[[ RECORDS, beginning ]]
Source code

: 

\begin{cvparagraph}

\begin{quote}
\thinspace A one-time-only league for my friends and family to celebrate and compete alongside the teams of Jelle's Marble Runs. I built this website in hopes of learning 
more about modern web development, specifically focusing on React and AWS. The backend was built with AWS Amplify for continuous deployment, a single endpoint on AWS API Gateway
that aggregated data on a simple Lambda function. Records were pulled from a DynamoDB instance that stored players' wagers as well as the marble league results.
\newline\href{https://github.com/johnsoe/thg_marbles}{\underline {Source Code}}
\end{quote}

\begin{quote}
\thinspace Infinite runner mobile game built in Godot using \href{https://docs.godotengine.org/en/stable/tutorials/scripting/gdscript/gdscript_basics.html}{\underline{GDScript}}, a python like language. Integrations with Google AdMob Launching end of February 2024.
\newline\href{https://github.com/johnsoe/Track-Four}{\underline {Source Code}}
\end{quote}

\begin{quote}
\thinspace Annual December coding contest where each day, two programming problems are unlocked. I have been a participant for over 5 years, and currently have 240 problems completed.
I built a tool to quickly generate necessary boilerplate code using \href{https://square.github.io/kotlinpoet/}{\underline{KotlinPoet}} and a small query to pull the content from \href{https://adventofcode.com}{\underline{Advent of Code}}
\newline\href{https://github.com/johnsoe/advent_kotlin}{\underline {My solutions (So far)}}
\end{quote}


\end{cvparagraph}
[[ RECORDS, end ]]
■ YOUR INSTRUCTIONS ■
Going over every line of the entries, tally those containing the string "johnsoe" and report only the figure.

■ WRITTEN RESPONSE ■
3